This week (8/5/14 to be exact), I took the opportunity to make an appointment and sit and chat with him for a bit. It was a beneficial visit and many things we talked about I'm still marinating on, but here are a couple key points I walked away with:
Hard conversations are just that: hard! This was a great revisit of the book Crucial Conversations between the two of us. These are conversations that no one enjoys, but you get better as you have them more. It is important to remember:
- the earlier the better - I equate it to a band aid in some respects
- better for everyone - the other person knows where they stand and what needs to be done and you don't have the nagging feelings, anxiety, stress, pressure, etc. of that interaction hanging over your head. I can say with 100% confidence, the doomsday scenario I usually have in my head regarding how the conversation will play out has NEVER happened.
- you avoid later consequences - putting things off only makes it worse.
- prepare for the possible questions/what if's - many times why we avoid the conversations because we don't have all the answers. It is great practice to prepare for the "what if's" you can think of then be OK with not having all the answers right away. These interactions are not different in the respect of, if you don't have an answer, leave it as something to follow up on when an answer is found!

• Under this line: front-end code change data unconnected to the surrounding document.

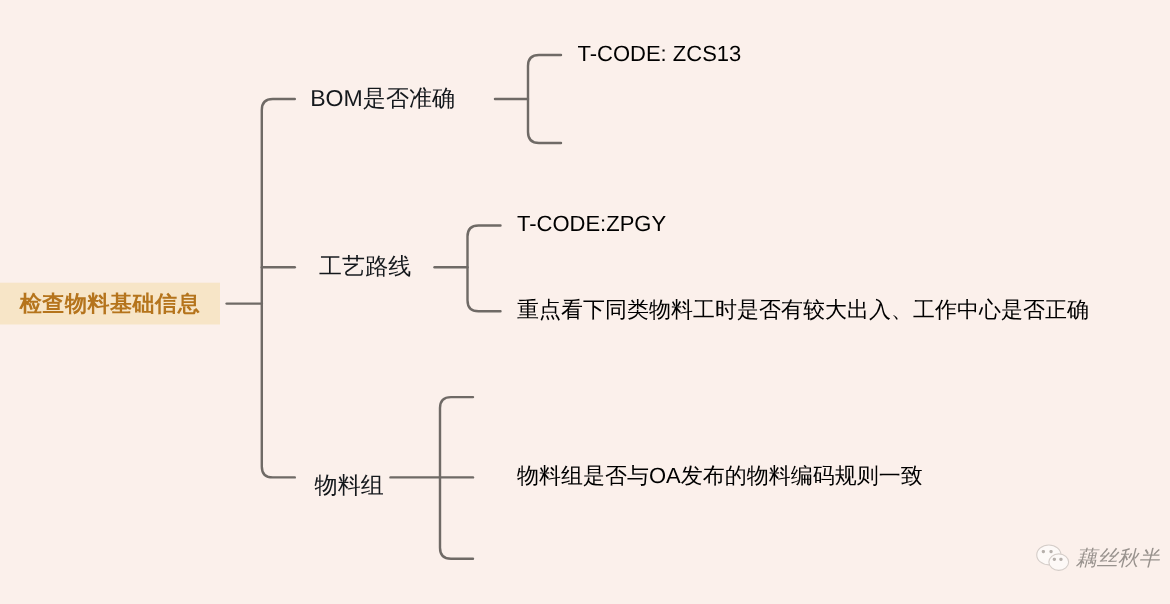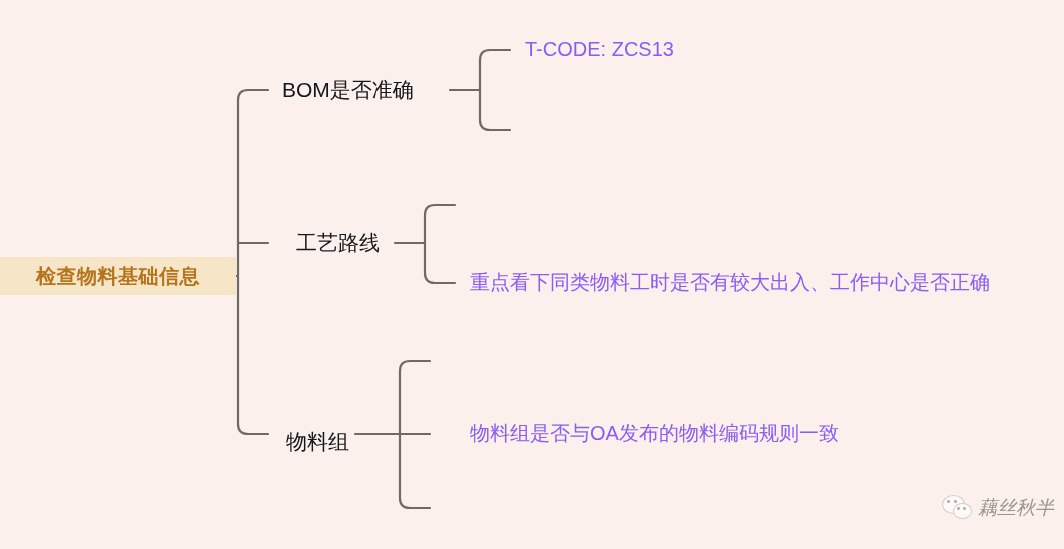--- a/index.html
+++ b/index.html
@@ -34,7 +34,7 @@
   }
   .leaf-text {
     font-size: 20px;
-    color: #8b5cf6;
+    color: #000000;
   }
   .root-node {
     position: absolute;

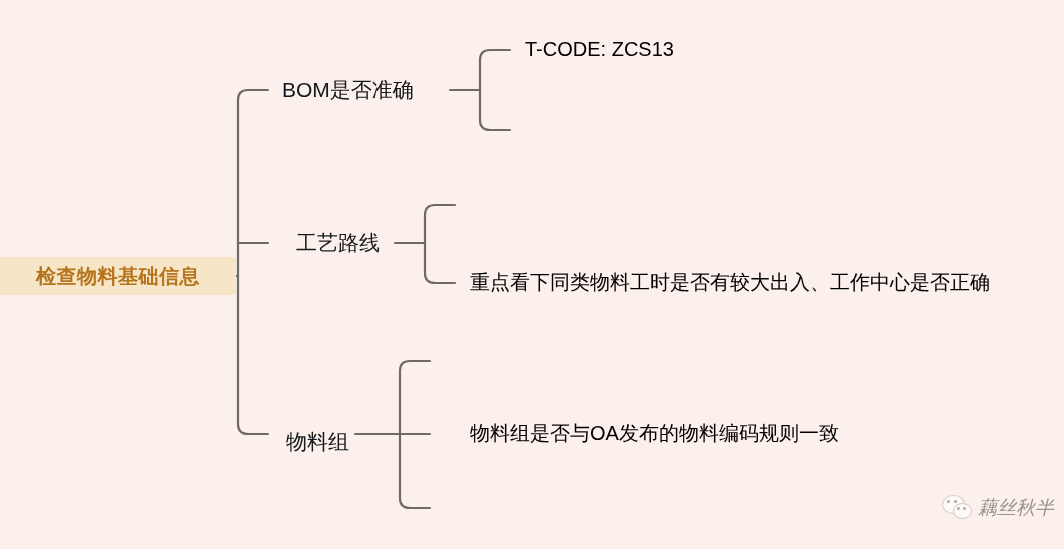--- a/index.html
+++ b/index.html
@@ -147,6 +147,7 @@
   <div class="node-text leaf-text" style="left:525px; top:39px;">T-CODE: ZCS13</div>
 
   <div class="node-text branch-text" style="left:296px; top:232px;">工艺路线</div>
+  <div class="node-text leaf-text" style="left:470px; top:194px;">T-CODE:ZPGY</div>
   <div class="node-text leaf-text" style="left:470px; top:272px;">重点看下同类物料工时是否有较大出入、工作中心是否正确</div>
 
   <div class="node-text branch-text" style="left:286px; top:423px;margin-top:8px;">物料组</div>

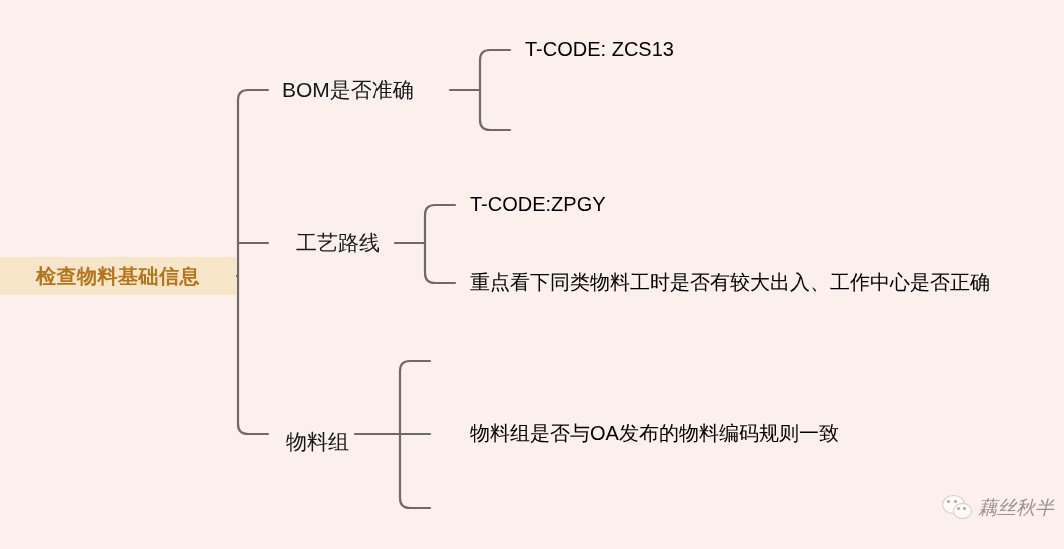--- a/index.html
+++ b/index.html
@@ -146,7 +146,7 @@
   <div class="node-text branch-text" style="left:282px; top:79px;">BOM是否准确</div>
   <div class="node-text leaf-text" style="left:525px; top:39px;">T-CODE: ZCS13</div>
 
-  <div class="node-text branch-text" style="left:296px; top:232px;">工艺路线</div>
+  <div class="node-text branch-text" style="left:290px; top:232px;">工艺路线</div>
   <div class="node-text leaf-text" style="left:470px; top:194px;">T-CODE:ZPGY</div>
   <div class="node-text leaf-text" style="left:470px; top:272px;">重点看下同类物料工时是否有较大出入、工作中心是否正确</div>
 

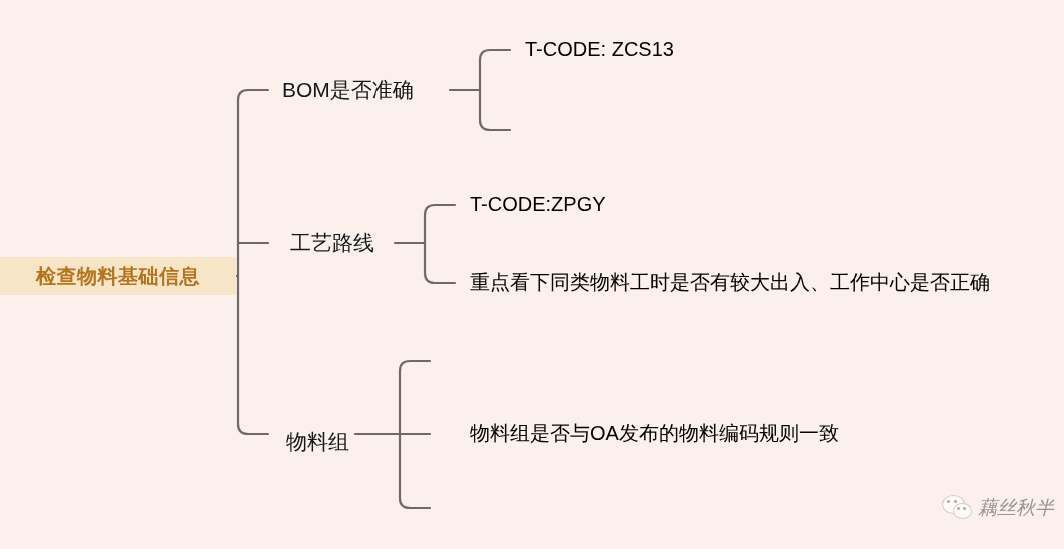--- a/index.html
+++ b/index.html
@@ -40,7 +40,7 @@
     position: absolute;
     left: 0px;
     top: 257px;
-    width: 236px;
+    width: 200px;
     height: 38px;
     background: #F7E5C7;
     display: flex;

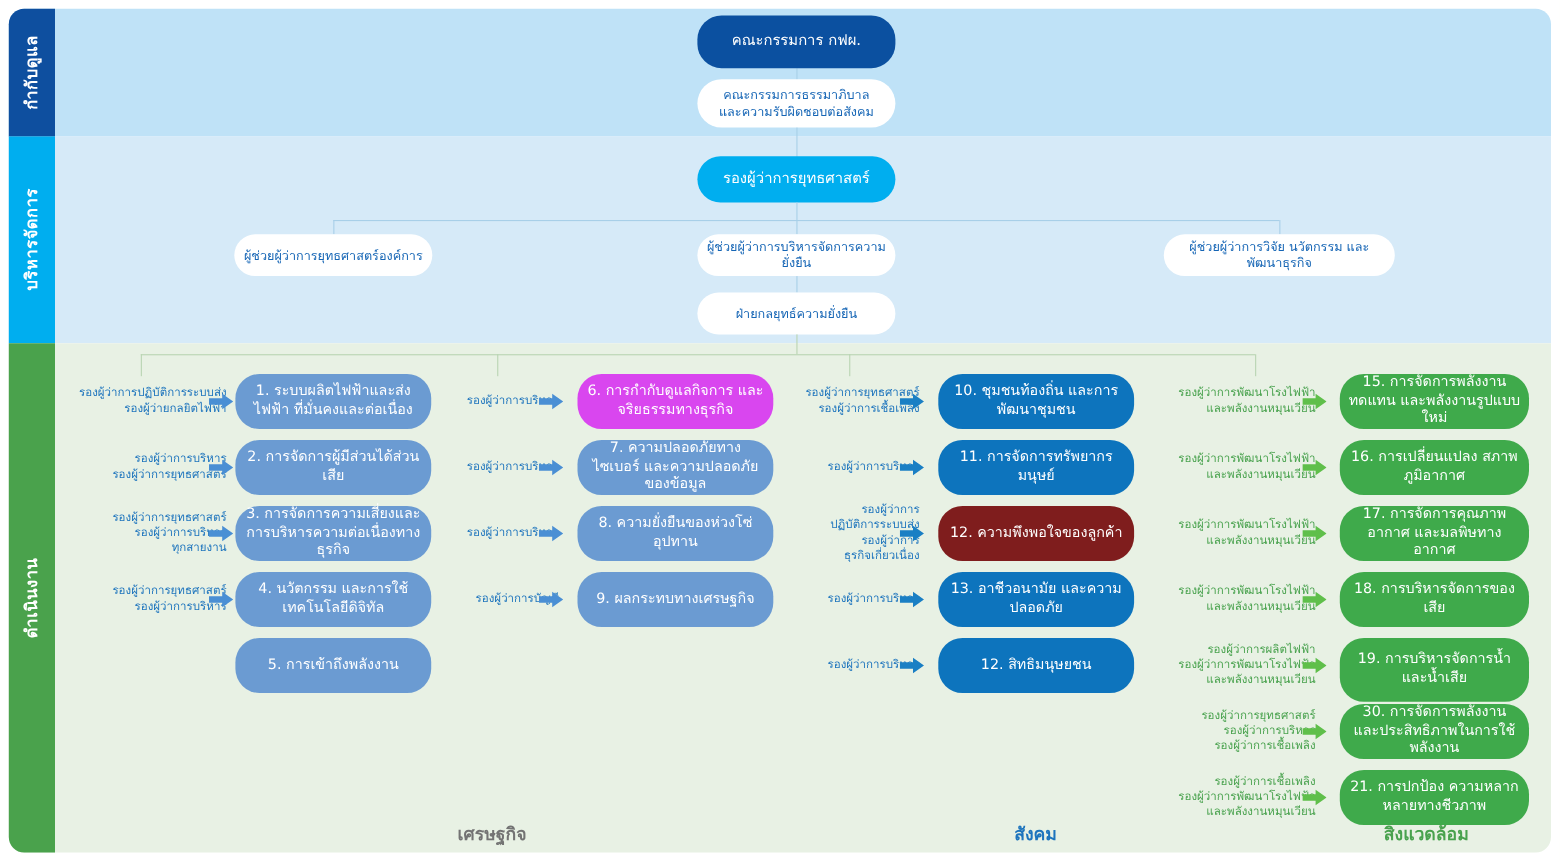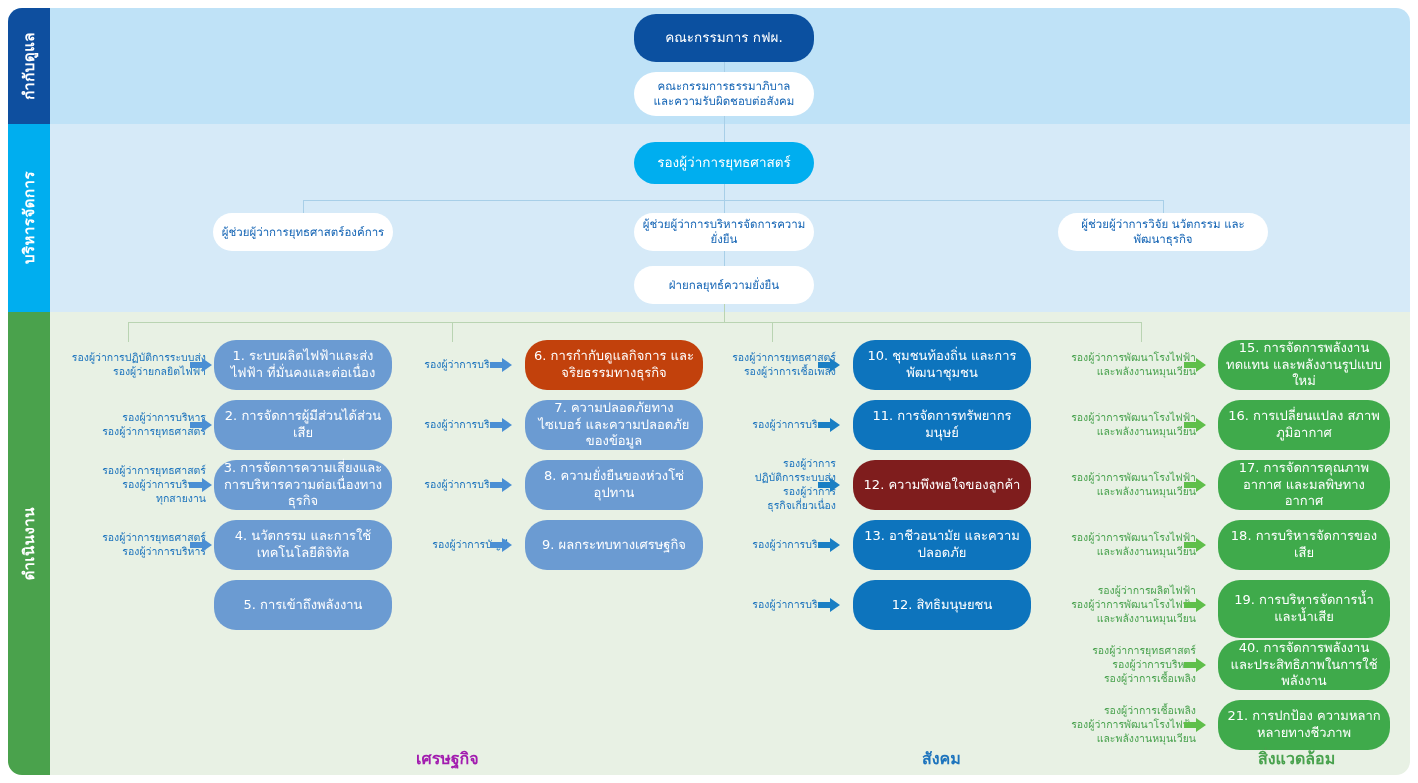--- a/index.html
+++ b/index.html
@@ -155,7 +155,7 @@
           <path d="M0 5h12V1l10 7-10 7v-4H0z" fill="#4a8fd4"></path>
         </svg>
       </div>
-      <div class="node steel" style="left: 525px; top: 340px; width: 178px; height: 50px; background: #c2410c;">6. การกำกับดูแลกิจการ
+      <div class="node steel" style="left: 525px; top: 340px; width: 178px; height: 50px; background: #d946ef;">6. การกำกับดูแลกิจการ
 และจริยธรรมทางธุรกิจ</div>
       <div class="owner blue" style="left: 398px; width: 110px; top: 425px; transform: translateY(-50%);">รองผู้ว่าการบริหาร</div>
       <div class="arrow" style="left: 490px; top: 417px;">

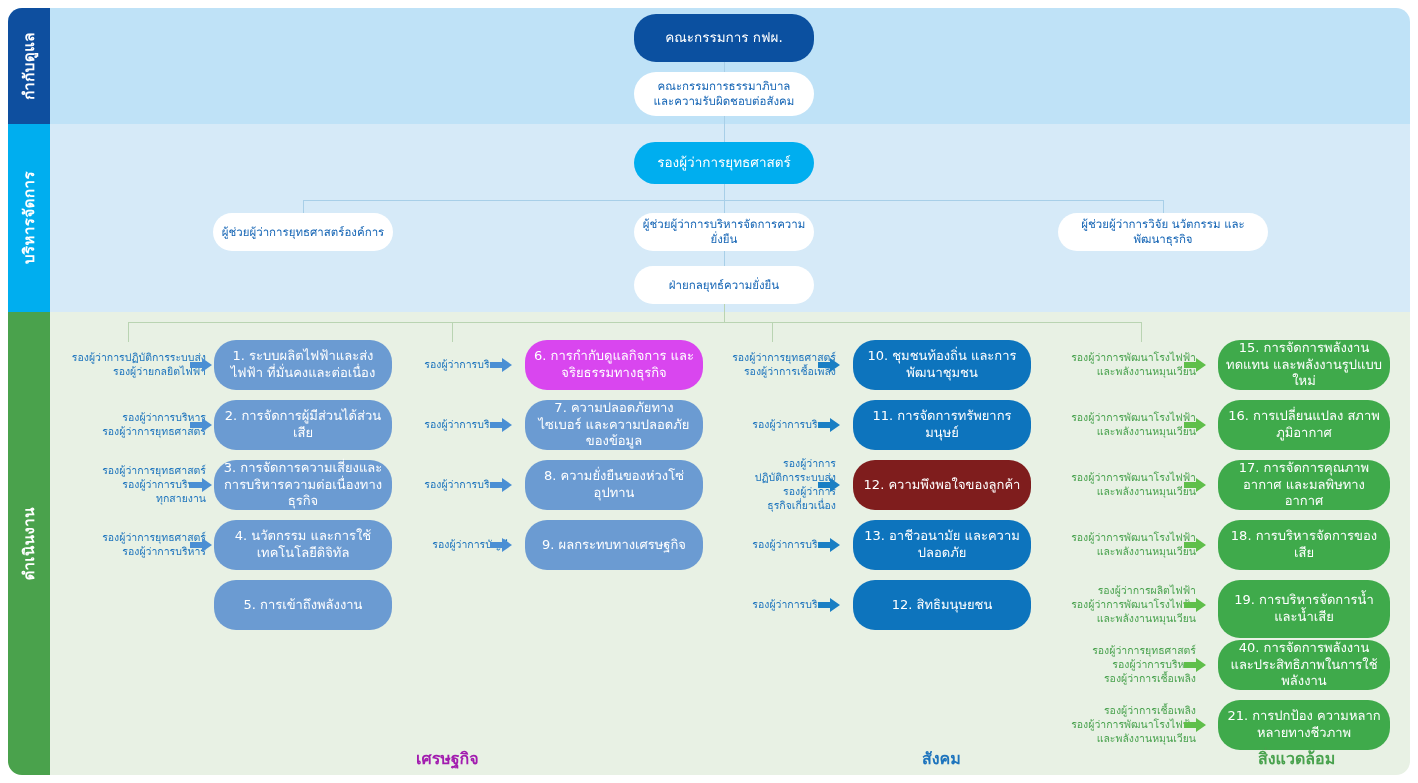--- a/index.html
+++ b/index.html
@@ -273,7 +273,7 @@
           <path d="M0 5h12V1l10 7-10 7v-4H0z" fill="#5fbf4a"></path>
         </svg>
       </div>
-      <div class="node green" style="left: 1218px; top: 640px; width: 172px; height: 50px; background: rgb(63, 170, 75);">40. การจัดการพลังงาน
+      <div class="node green" style="left: 1218px; top: 640px; width: 172px; height: 50px; background: rgb(63, 170, 75);">30. การจัดการพลังงาน
 และประสิทธิภาพในการใช้พลังงาน</div>
       <div class="owner green" style="left: 1046px; width: 150px; top: 725px; transform: translateY(-50%);">รองผู้ว่าการเชื้อเพลิง
 รองผู้ว่าการพัฒนาโรงไฟฟ้า

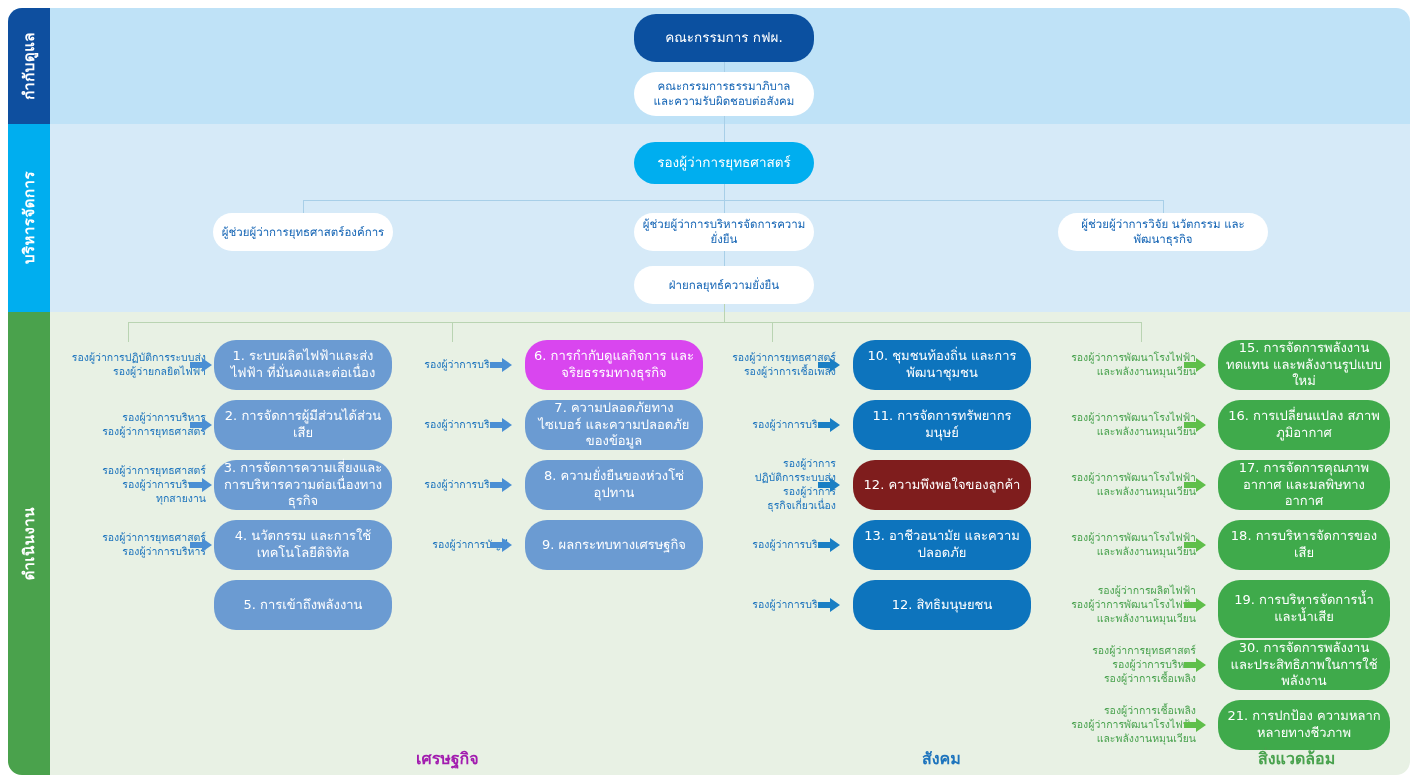--- a/index.html
+++ b/index.html
@@ -287,7 +287,7 @@
 ความหลากหลายทางชีวภาพ</div>
     </div>
 
-  <div class="pillar blue" style="left: 416px; color: #a21caf;">เศรษฐกิจ</div>
+  <div class="pillar blue" style="left: 416px; color: #737373;">เศรษฐกิจ</div>
   <div class="pillar blue" style="left: 922px; color: rgb(29, 116, 189);">สังคม</div>
   <div class="pillar green" style="left: 1258px; color: rgb(73, 162, 78);">สิ่งแวดล้อม</div>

Our conversation reminded me of the importance of proactive, positive deposits (PPDs). PPDs are certainly the happy pats on the back and the "good job's!", but in the context of working with teachers, parents and students, they are also the informal conversations and reminders before the formal "stuff" begins. PPDs are the platform and foundation should make a hard conversation most beneficial and that may (not always) make the hard conversations more pleasant.
He's planning to make the visits again this year (our campus is on his way to the admin building), so I look forward to sharing more with you!